Sindya N. Bhanoo explains that “In Parents’ Embrace, Infants’ Heart Rates Drop.”

“New mothers quickly learn that babies quiet down when carried and rocked. Now researchers say that this calming response is actually a coordinated set of reactions, involving the nervous, motor and cardiac systems.

” ‘Dr. Kumi O. Kuroda, a neurobiologist at the Riken Brain Science Institute in Japan, led a team that used electrocardiogram measurements to monitor the heart rates of babies and mice after they were picked up and carried. Their heart rates slowed almost immediately.

“ ‘It’s very difficult for adults to relax so quickly,’ said Dr. Kuroda, whose study appears in the journal Current Biology. ‘I think it’s specific to infant physiology.’

“In the case of the mouse pups, it took only one second for the heart rate to drop. In human babies, it took about three seconds.

“The researchers worked with babies under 6 months; the response was stronger in those 3 months and younger. …

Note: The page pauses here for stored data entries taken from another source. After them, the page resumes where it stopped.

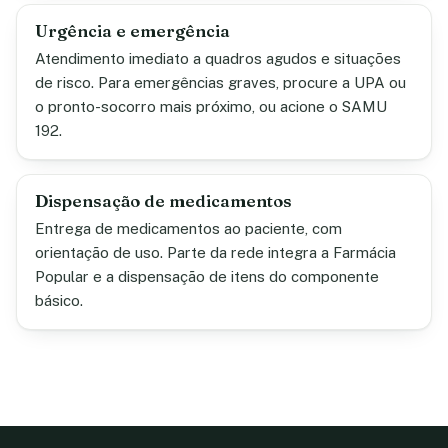
Urgência e emergência
Atendimento imediato a quadros agudos e situações
de risco. Para emergências graves, procure a UPA ou
o pronto-socorro mais próximo, ou acione o SAMU
192.
Dispensação de medicamentos
Entrega de medicamentos ao paciente, com
orientação de uso. Parte da rede integra a Farmácia
Popular e a dispensação de itens do componente
básico.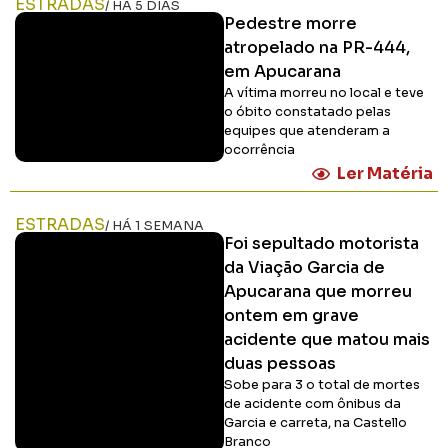
ESTRADAS
/ HÁ 5 DIAS
Pedestre morre
atropelado na PR-444,
em Apucarana
A vítima morreu no local e teve
o óbito constatado pelas
equipes que atenderam a
ocorrência
Ler Matéria
ESTRADAS
/ HÁ 1 SEMANA
Foi sepultado motorista
da Viação Garcia de
Apucarana que morreu
ontem em grave
acidente que matou mais
duas pessoas
Sobe para 3 o total de mortes
de acidente com ônibus da
Garcia e carreta, na Castello
Branco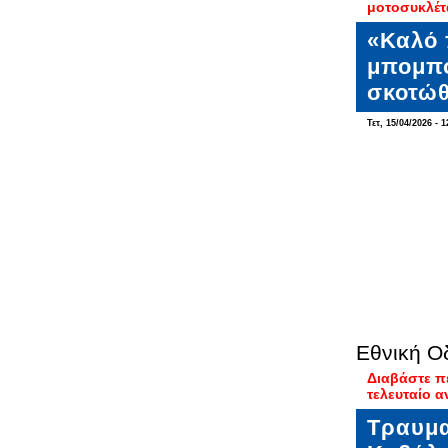
μοτοσυκλέτ
«Καλό 
μπομπο
σκοτώθ
Τετ, 15/04/2026 - 1
Εθνική Ο
Διαβάστε π
τελευταίο 
Τραυμα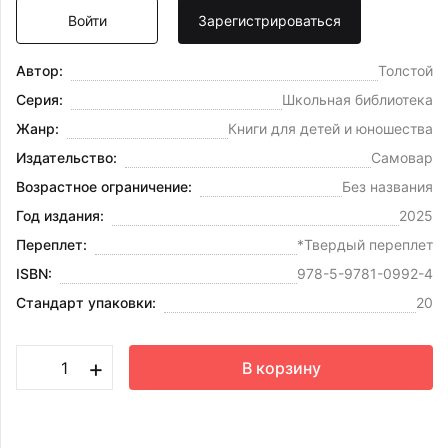
Войти
Зарегистрироваться
Автор:
Толстой
Серия:
Школьная библиотека
Жанр:
Книги для детей и юношества
Издательство:
Самовар
Возрастное ограничение:
Без названия
Год издания:
2025
Переплет:
*Твердый переплет
ISBN:
978-5-9781-0992-4
Стандарт упаковки:
20
+
В корзину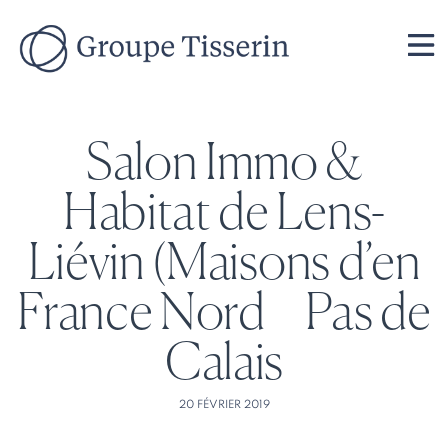
Salon Immo &
Habitat de Lens-
Liévin (Maisons d’en
France Nord – Pas de
Calais
20 FÉVRIER 2019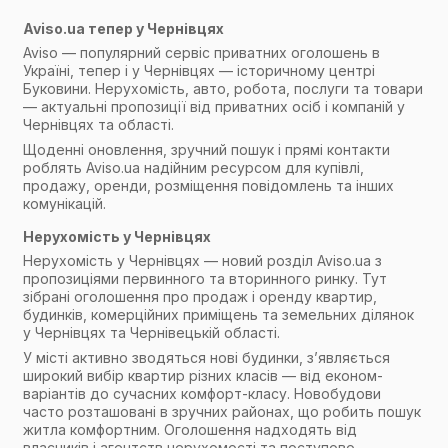
Aviso.ua тепер у Чернівцях
Aviso — популярний сервіс приватних оголошень в
Україні, тепер і у Чернівцях — історичному центрі
Буковини. Нерухомість, авто, робота, послуги та товари
— актуальні пропозиції від приватних осіб і компаній у
Чернівцях та області.
Щоденні оновлення, зручний пошук і прямі контакти
роблять Aviso.ua надійним ресурсом для купівлі,
продажу, оренди, розміщення повідомлень та інших
комунікацій.
Нерухомість у Чернівцях
Нерухомість у Чернівцях — новий розділ Aviso.ua з
пропозиціями первинного та вторинного ринку. Тут
зібрані оголошення про продаж і оренду квартир,
будинків, комерційних приміщень та земельних ділянок
у Чернівцях та Чернівецькій області.
У місті активно зводяться нові будинки, з’являється
широкий вибір квартир різних класів — від економ-
варіантів до сучасних комфорт-класу. Новобудови
часто розташовані в зручних районах, що робить пошук
житла комфортним. Оголошення надходять від
власників і агентств нерухомості та поступово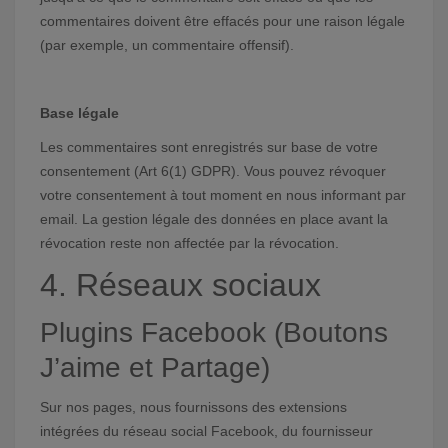
commentaires doivent être effacés pour une raison légale
(par exemple, un commentaire offensif).
Base légale
Les commentaires sont enregistrés sur base de votre
consentement (Art 6(1) GDPR). Vous pouvez révoquer
votre consentement à tout moment en nous informant par
email. La gestion légale des données en place avant la
révocation reste non affectée par la révocation.
4. Réseaux sociaux
Plugins Facebook (Boutons
J’aime et Partage)
Sur nos pages, nous fournissons des extensions
intégrées du réseau social Facebook, du fournisseur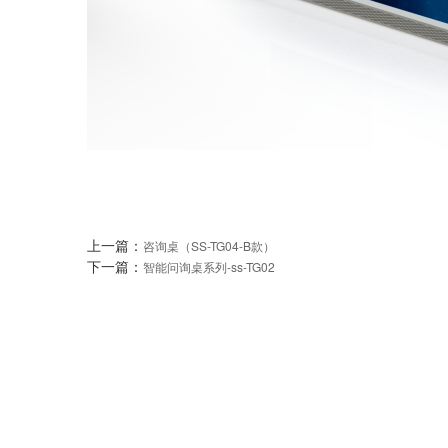
上一篇：
咨询桌（SS-TG04-B款）
下一篇：
智能问询桌系列-ss-TG02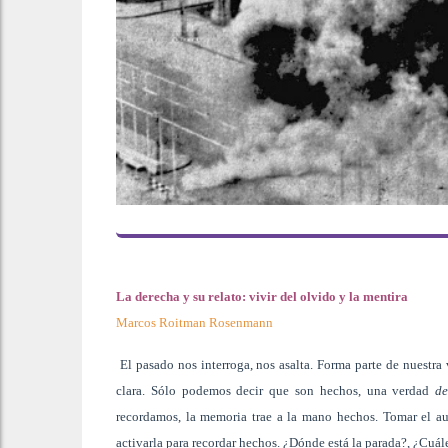
La derecha y su relato: vivir del olvido y la mentira
Marcos Roitman Rosenmann
El pasado nos interroga, nos asalta. Forma parte de nuestra 
clara. Sólo podemos decir que son hechos, una verdad
de
recordamos, la memoria trae a la mano hechos. Tomar el aut
activarla para recordar hechos. ¿Dónde está la parada?, ¿Cuále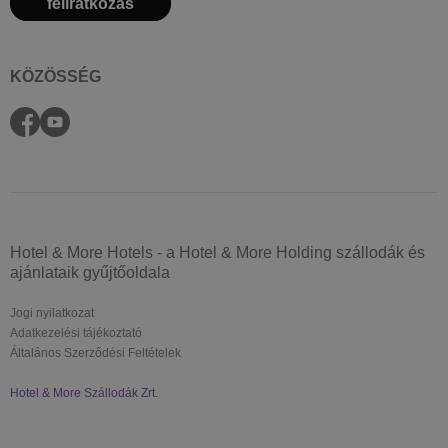
feliratkozás
KÖZÖSSÉG
Hotel & More Hotels - a Hotel & More Holding szállodák és
ajánlataik gyűjtőoldala
Jogi nyilatkozat
Adatkezelési tájékoztató
Általános Szerződési Feltételek
Hotel & More Szállodák Zrt.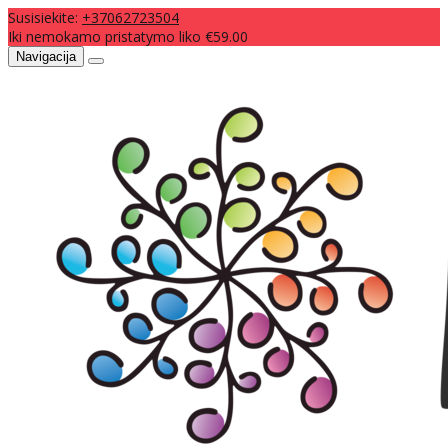
Susisiekite:
+37062723504
Iki nemokamo pristatymo liko €59.00
Navigacija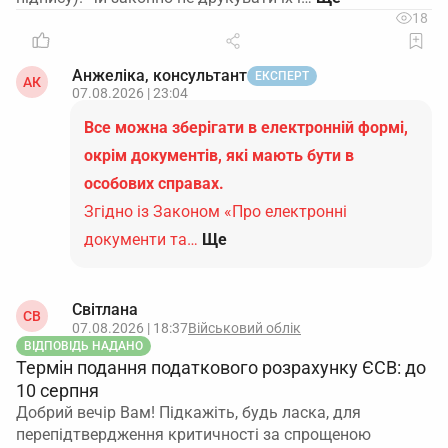
18
Анжеліка, консультант
ЕКСПЕРТ
АК
07.08.2026 | 23:04
Все можна зберігати в електронній формі,
окрім документів, які мають бути в
особових справах.
Згідно із Законом «Про електронні
документи та…
Ще
Світлана
СВ
07.08.2026 | 18:37
Військовий облік
ВІДПОВІДЬ НАДАНО
Термін подання податкового розрахунку ЄСВ: до
10 серпня
Добрий вечір Вам! Підкажіть, будь ласка, для
перепідтвердження критичності за спрощеною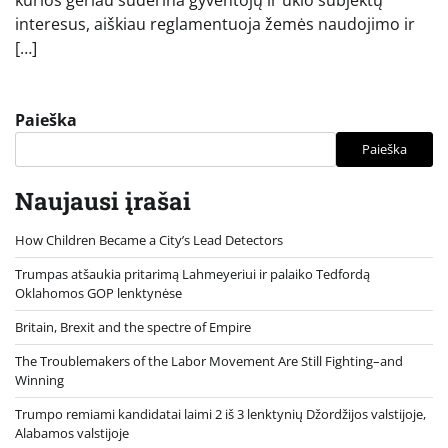
interesus, aiškiau reglamentuoja žemės naudojimo ir
[…]
Paieška
Paieška
Naujausi įrašai
How Children Became a City’s Lead Detectors
Trumpas atšaukia pritarimą Lahmeyeriui ir palaiko Tedfordą
Oklahomos GOP lenktynėse
Britain, Brexit and the spectre of Empire
The Troublemakers of the Labor Movement Are Still Fighting–and
Winning
Trumpo remiami kandidatai laimi 2 iš 3 lenktynių Džordžijos valstijoje,
Alabamos valstijoje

“ ‘Lions sometimes carry cubs by the mouth, and it’s known that these infants look very limp and relaxed, with their eyes closed,’ Dr. Kuroda said. ‘But nobody measured the infant response until now.’ ,,,

” ‘By the way, she added, the mother is not the only one who can have this calming effect.

“We actually also did some preliminary studies with fathers and grandmothers,’ she said. ‘And basically they can have the same effect.’ ”


Worth noting, especially considering that the same Science section of the Times had a story on how people with slower heart rates tend to live longer than peers.